[Extracted records]
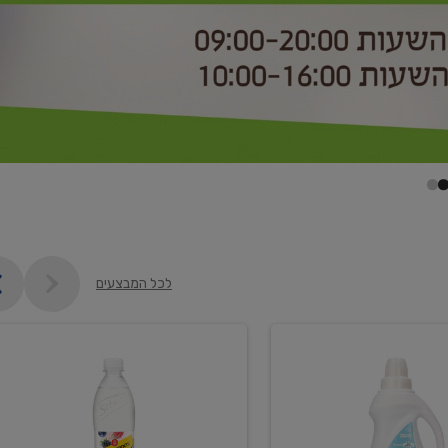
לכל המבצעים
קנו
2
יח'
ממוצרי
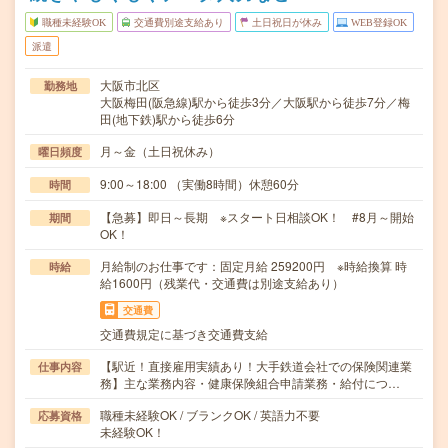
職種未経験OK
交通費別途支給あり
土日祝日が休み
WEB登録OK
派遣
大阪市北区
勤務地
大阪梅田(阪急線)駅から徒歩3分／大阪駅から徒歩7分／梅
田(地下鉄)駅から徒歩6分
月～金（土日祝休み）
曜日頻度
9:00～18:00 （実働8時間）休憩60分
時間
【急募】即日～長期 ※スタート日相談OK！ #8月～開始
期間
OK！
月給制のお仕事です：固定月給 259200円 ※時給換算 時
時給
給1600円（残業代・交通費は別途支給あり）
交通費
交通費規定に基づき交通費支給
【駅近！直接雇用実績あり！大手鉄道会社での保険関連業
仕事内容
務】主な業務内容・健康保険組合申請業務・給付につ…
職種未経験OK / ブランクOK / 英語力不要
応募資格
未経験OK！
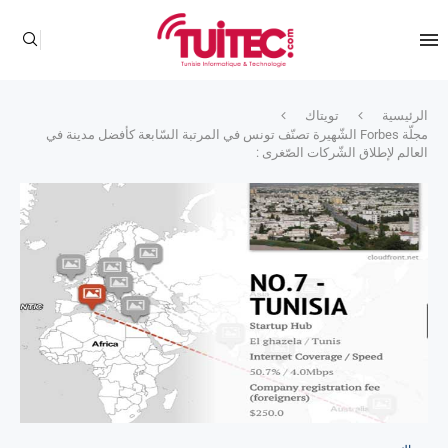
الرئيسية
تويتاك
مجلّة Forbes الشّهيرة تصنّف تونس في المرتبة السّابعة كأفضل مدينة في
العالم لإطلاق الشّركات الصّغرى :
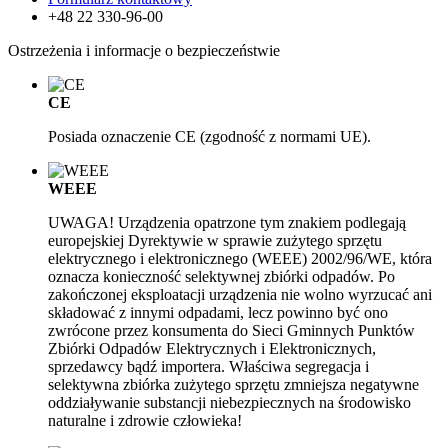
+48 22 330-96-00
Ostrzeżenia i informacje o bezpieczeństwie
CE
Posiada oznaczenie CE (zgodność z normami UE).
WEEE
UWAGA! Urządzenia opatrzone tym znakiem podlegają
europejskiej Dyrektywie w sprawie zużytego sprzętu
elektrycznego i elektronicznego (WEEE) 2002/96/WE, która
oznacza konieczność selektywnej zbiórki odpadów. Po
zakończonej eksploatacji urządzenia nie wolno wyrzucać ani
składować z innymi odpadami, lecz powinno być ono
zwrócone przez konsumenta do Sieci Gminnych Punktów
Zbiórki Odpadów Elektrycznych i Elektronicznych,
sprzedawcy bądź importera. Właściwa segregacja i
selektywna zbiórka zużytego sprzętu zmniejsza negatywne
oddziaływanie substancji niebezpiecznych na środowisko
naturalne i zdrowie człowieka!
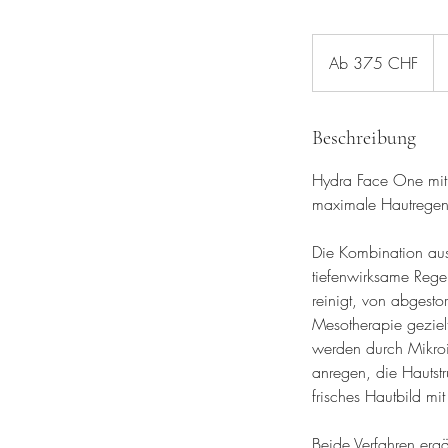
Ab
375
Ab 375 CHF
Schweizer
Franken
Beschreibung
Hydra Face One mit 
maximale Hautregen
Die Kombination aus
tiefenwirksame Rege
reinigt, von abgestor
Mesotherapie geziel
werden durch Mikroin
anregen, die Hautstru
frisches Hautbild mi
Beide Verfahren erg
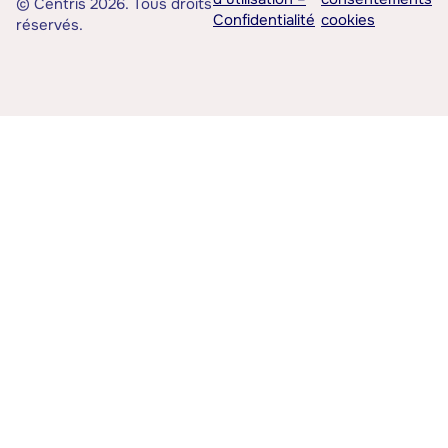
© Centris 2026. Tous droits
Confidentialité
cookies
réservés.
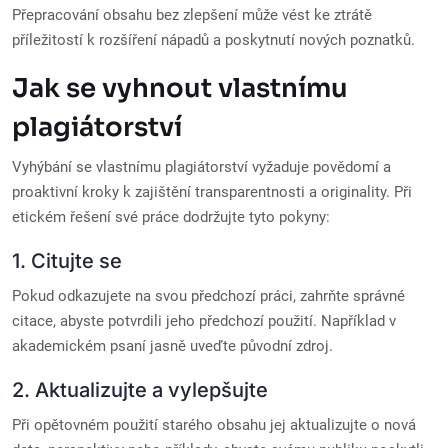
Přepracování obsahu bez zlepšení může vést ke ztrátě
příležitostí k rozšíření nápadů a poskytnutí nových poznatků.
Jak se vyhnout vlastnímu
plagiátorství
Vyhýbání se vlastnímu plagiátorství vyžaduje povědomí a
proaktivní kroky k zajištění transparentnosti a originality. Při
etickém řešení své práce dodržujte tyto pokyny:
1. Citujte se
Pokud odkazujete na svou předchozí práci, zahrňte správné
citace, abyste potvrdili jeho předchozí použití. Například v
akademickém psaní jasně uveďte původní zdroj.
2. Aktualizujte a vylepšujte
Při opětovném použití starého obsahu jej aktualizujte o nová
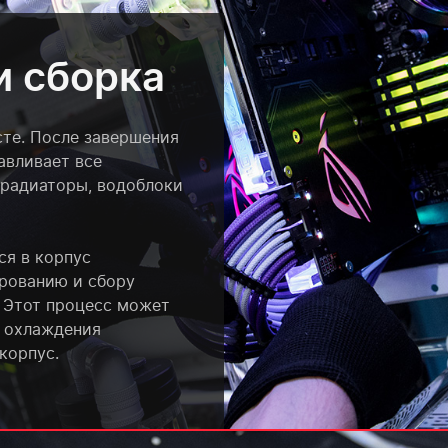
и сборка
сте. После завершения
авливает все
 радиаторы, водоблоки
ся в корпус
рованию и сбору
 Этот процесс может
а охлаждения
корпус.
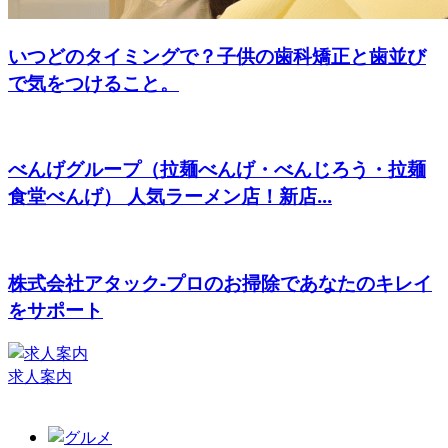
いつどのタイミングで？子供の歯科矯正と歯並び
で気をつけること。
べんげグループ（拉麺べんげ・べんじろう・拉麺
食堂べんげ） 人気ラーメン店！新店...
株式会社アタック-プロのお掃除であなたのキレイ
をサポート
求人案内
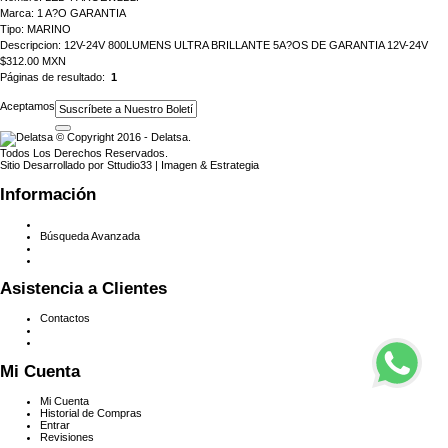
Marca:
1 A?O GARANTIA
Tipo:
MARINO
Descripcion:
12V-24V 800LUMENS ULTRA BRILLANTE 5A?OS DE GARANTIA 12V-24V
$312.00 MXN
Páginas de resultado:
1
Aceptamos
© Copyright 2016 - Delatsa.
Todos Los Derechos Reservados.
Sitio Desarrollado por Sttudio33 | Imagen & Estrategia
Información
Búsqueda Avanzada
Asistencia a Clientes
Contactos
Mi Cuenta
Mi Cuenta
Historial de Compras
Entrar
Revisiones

▶ [Aim of the task]
Return every record exactly, without the pictures.

▶ [Answer for this exercise]
לכל המבצעים
קנו
2
יח'
ממוצרי
職種未経験OK
交通費別途支給あり
土日祝日が休み
WEB登録OK
派遣
大阪市北区
勤務地
大阪梅田(阪急線)駅から徒歩3分／大阪駅から徒歩7分／梅
田(地下鉄)駅から徒歩6分
月～金（土日祝休み）
曜日頻度
9:00～18:00 （実働8時間）休憩60分
時間
【急募】即日～長期 ※スタート日相談OK！ #8月～開始
期間
OK！
月給制のお仕事です：固定月給 259200円 ※時給換算 時
時給
給1600円（残業代・交通費は別途支給あり）
交通費
交通費規定に基づき交通費支給
【駅近！直接雇用実績あり！大手鉄道会社での保険関連業
仕事内容
務】主な業務内容・健康保険組合申請業務・給付につ…
職種未経験OK / ブランクOK / 英語力不要
応募資格
未経験OK！
الرئيسية
تويتاك
مجلّة Forbes الشّهيرة تصنّف تونس في المرتبة السّابعة كأفضل مدينة في
العالم لإطلاق الشّركات الصّغرى :
+48 22 330-96-00
Ostrzeżenia i informacje o bezpieczeństwie
CE
Posiada oznaczenie CE (zgodność z normami UE).
WEEE
UWAGA! Urządzenia opatrzone tym znakiem podlegają
europejskiej Dyrektywie w sprawie zużytego sprzętu
elektrycznego i elektronicznego (WEEE) 2002/96/WE, która
oznacza konieczność selektywnej zbiórki odpadów. Po
zakończonej eksploatacji urządzenia nie wolno wyrzucać ani
składować z innymi odpadami, lecz powinno być ono
zwrócone przez konsumenta do Sieci Gminnych Punktów
Zbiórki Odpadów Elektrycznych i Elektronicznych,
sprzedawcy bądź importera. Właściwa segregacja i
selektywna zbiórka zużytego sprzętu zmniejsza negatywne
oddziaływanie substancji niebezpiecznych na środowisko
naturalne i zdrowie człowieka!
Ab
375
Ab 375 CHF
Schweizer
Franken
Beschreibung
Hydra Face One mit 
maximale Hautregen
Die Kombination aus
tiefenwirksame Rege
reinigt, von abgestor
Mesotherapie geziel
werden durch Mikroin
anregen, die Hautstru
frisches Hautbild mi
Beide Verfahren erg
© Centris 2026. Tous droits
Confidentialité
cookies
réservés.
Přepracování obsahu bez zlepšení může vést ke ztrátě
příležitostí k rozšíření nápadů a poskytnutí nových poznatků.
Jak se vyhnout vlastnímu
plagiátorství
Vyhýbání se vlastnímu plagiátorství vyžaduje povědomí a
proaktivní kroky k zajištění transparentnosti a originality. Při
etickém řešení své práce dodržujte tyto pokyny:
1. Citujte se
Pokud odkazujete na svou předchozí práci, zahrňte správné
citace, abyste potvrdili jeho předchozí použití. Například v
akademickém psaní jasně uveďte původní zdroj.
2. Aktualizujte a vylepšujte
Při opětovném použití starého obsahu jej aktualizujte o nová
и сборка
сте. После завершения
авливает все
 радиаторы, водоблоки
ся в корпус
рованию и сбору
 Этот процесс может
а охлаждения
корпус.
いつどのタイミングで？子供の歯科矯正と歯並び
で気をつけること。
べんげグループ（拉麺べんげ・べんじろう・拉麺
食堂べんげ） 人気ラーメン店！新店...
株式会社アタック-プロのお掃除であなたのキレイ
をサポート
求人案内
Marca:
1 A?O GARANTIA
Tipo:
MARINO
Descripcion:
12V-24V 800LUMENS ULTRA BRILLANTE 5A?OS DE GARANTIA 12V-24V
$312.00 MXN
Páginas de resultado:
1
Aceptamos
© Copyright 2016 - Delatsa.
Todos Los Derechos Reservados.
Sitio Desarrollado por Sttudio33 | Imagen & Estrategia
Información
Búsqueda Avanzada
Asistencia a Clientes
Contactos
Mi Cuenta
Mi Cuenta
Historial de Compras
Entrar
Revisiones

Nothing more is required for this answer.